Without copying the images, write out all the entries below verbatim.
***** SOURCE MATERIAL
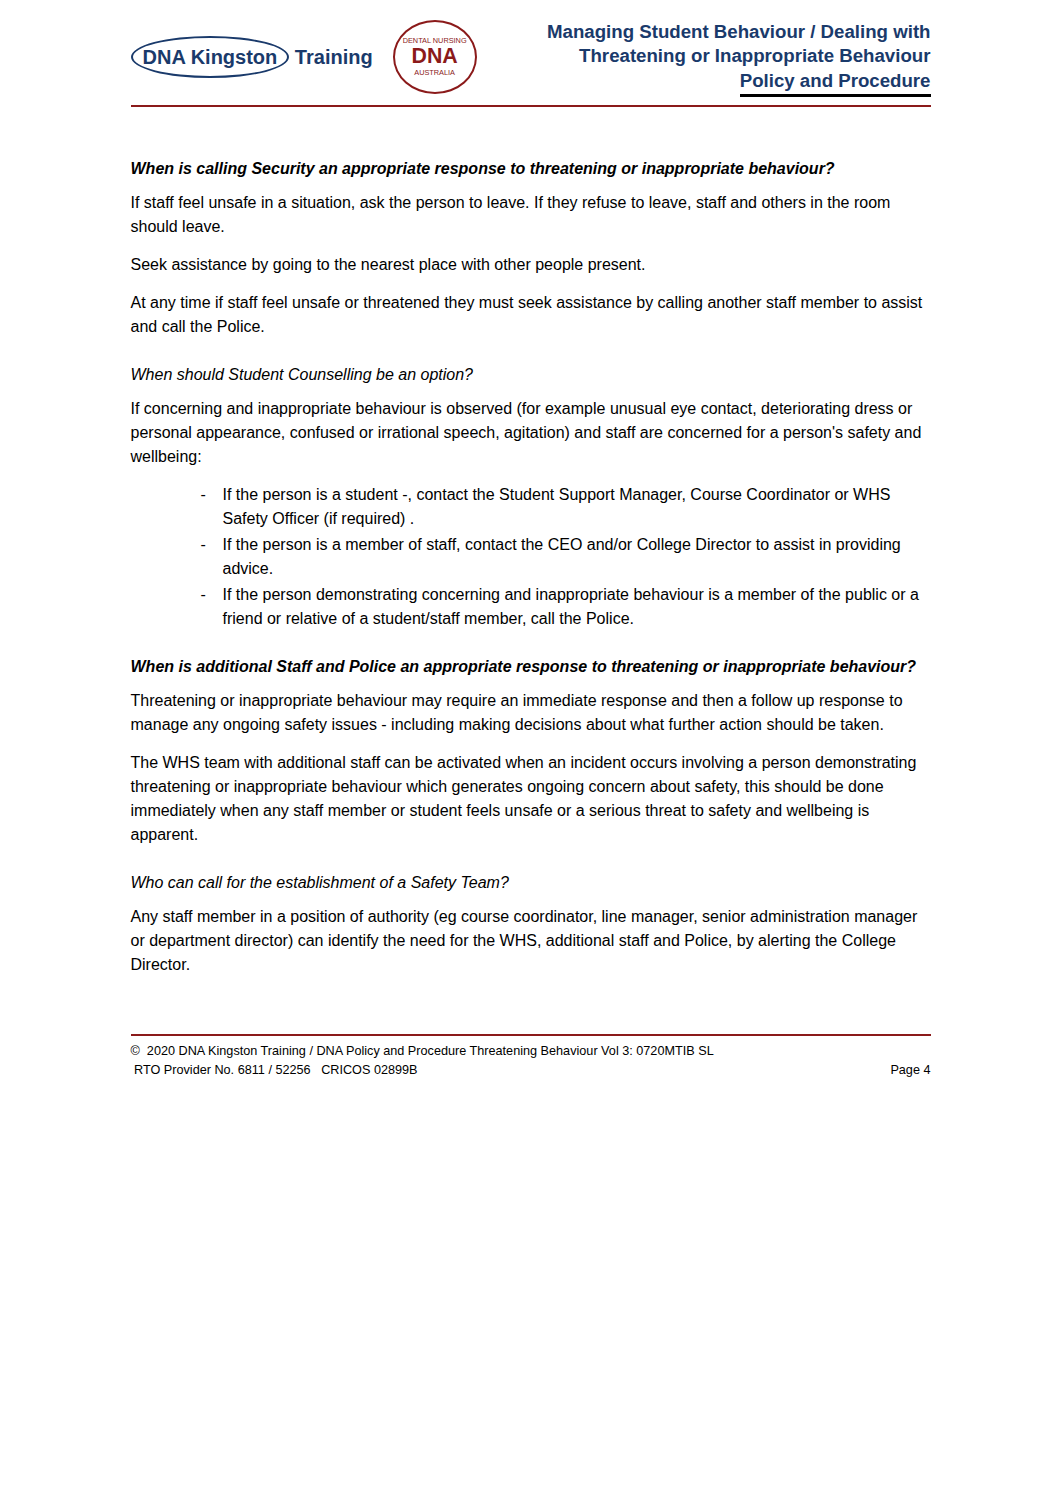DNA Kingston Training
DENTAL NURSING DNA AUSTRALIA
Managing Student Behaviour / Dealing with
Threatening or Inappropriate Behaviour
Policy and Procedure
When is calling Security an appropriate response to threatening or inappropriate behaviour?
If staff feel unsafe in a situation, ask the person to leave. If they refuse to leave, staff and others in the room should leave.
Seek assistance by going to the nearest place with other people present.
At any time if staff feel unsafe or threatened they must seek assistance by calling another staff member to assist and call the Police.
When should Student Counselling be an option?
If concerning and inappropriate behaviour is observed (for example unusual eye contact, deteriorating dress or personal appearance, confused or irrational speech, agitation) and staff are concerned for a person's safety and wellbeing:
If the person is a student -, contact the Student Support Manager, Course Coordinator or WHS Safety Officer (if required) .
If the person is a member of staff, contact the CEO and/or College Director to assist in providing advice.
If the person demonstrating concerning and inappropriate behaviour is a member of the public or a friend or relative of a student/staff member, call the Police.
When is additional Staff and Police an appropriate response to threatening or inappropriate behaviour?
Threatening or inappropriate behaviour may require an immediate response and then a follow up response to manage any ongoing safety issues - including making decisions about what further action should be taken.
The WHS team with additional staff can be activated when an incident occurs involving a person demonstrating threatening or inappropriate behaviour which generates ongoing concern about safety, this should be done immediately when any staff member or student feels unsafe or a serious threat to safety and wellbeing is apparent.
Who can call for the establishment of a Safety Team?
Any staff member in a position of authority (eg course coordinator, line manager, senior administration manager or department director) can identify the need for the WHS, additional staff and Police, by alerting the College Director.
© 2020 DNA Kingston Training / DNA Policy and Procedure Threatening Behaviour Vol 3: 0720MTIB SL
RTO Provider No. 6811 / 52256 CRICOS 02899B Page 4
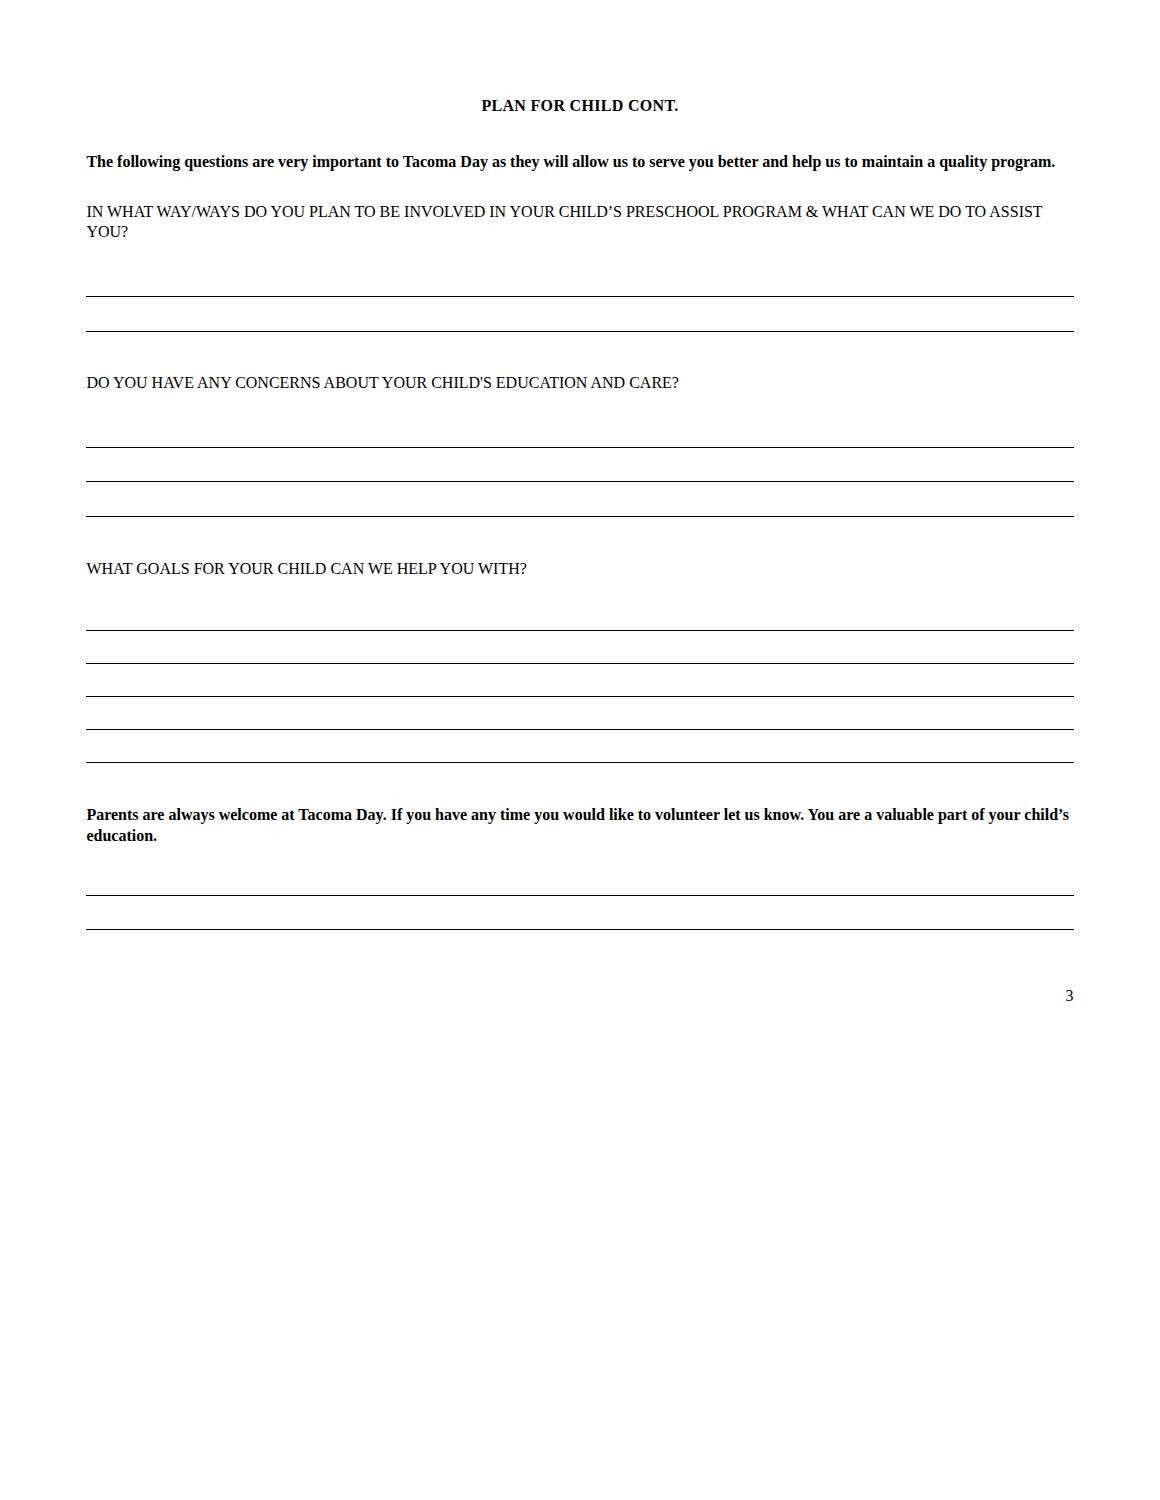PLAN FOR CHILD CONT.
The following questions are very important to Tacoma Day as they will allow us to serve you better and help us to maintain a quality program.
In what way/ways do you plan to be involved in your child’s preschool program & what can we do to assist you?
Do you have any concerns about your child's education and care?
What goals for your child can we help you with?
Parents are always welcome at Tacoma Day. If you have any time you would like to volunteer let us know. You are a valuable part of your child’s education.
3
**********
**OUTPUT FOR THIS EXERCISE:**
DNA Kingston Training
DENTAL NURSING DNA AUSTRALIA
Managing Student Behaviour / Dealing with
Threatening or Inappropriate Behaviour
Policy and Procedure
When is calling Security an appropriate response to threatening or inappropriate behaviour?
If staff feel unsafe in a situation, ask the person to leave. If they refuse to leave, staff and others in the room should leave.
Seek assistance by going to the nearest place with other people present.
At any time if staff feel unsafe or threatened they must seek assistance by calling another staff member to assist and call the Police.
When should Student Counselling be an option?
If concerning and inappropriate behaviour is observed (for example unusual eye contact, deteriorating dress or personal appearance, confused or irrational speech, agitation) and staff are concerned for a person's safety and wellbeing:
If the person is a student -, contact the Student Support Manager, Course Coordinator or WHS Safety Officer (if required) .
If the person is a member of staff, contact the CEO and/or College Director to assist in providing advice.
If the person demonstrating concerning and inappropriate behaviour is a member of the public or a friend or relative of a student/staff member, call the Police.
When is additional Staff and Police an appropriate response to threatening or inappropriate behaviour?
Threatening or inappropriate behaviour may require an immediate response and then a follow up response to manage any ongoing safety issues - including making decisions about what further action should be taken.
The WHS team with additional staff can be activated when an incident occurs involving a person demonstrating threatening or inappropriate behaviour which generates ongoing concern about safety, this should be done immediately when any staff member or student feels unsafe or a serious threat to safety and wellbeing is apparent.
Who can call for the establishment of a Safety Team?
Any staff member in a position of authority (eg course coordinator, line manager, senior administration manager or department director) can identify the need for the WHS, additional staff and Police, by alerting the College Director.
© 2020 DNA Kingston Training / DNA Policy and Procedure Threatening Behaviour Vol 3: 0720MTIB SL
RTO Provider No. 6811 / 52256 CRICOS 02899B Page 4
PLAN FOR CHILD CONT.
The following questions are very important to Tacoma Day as they will allow us to serve you better and help us to maintain a quality program.
In what way/ways do you plan to be involved in your child’s preschool program & what can we do to assist you?
Do you have any concerns about your child's education and care?
What goals for your child can we help you with?
Parents are always welcome at Tacoma Day. If you have any time you would like to volunteer let us know. You are a valuable part of your child’s education.
3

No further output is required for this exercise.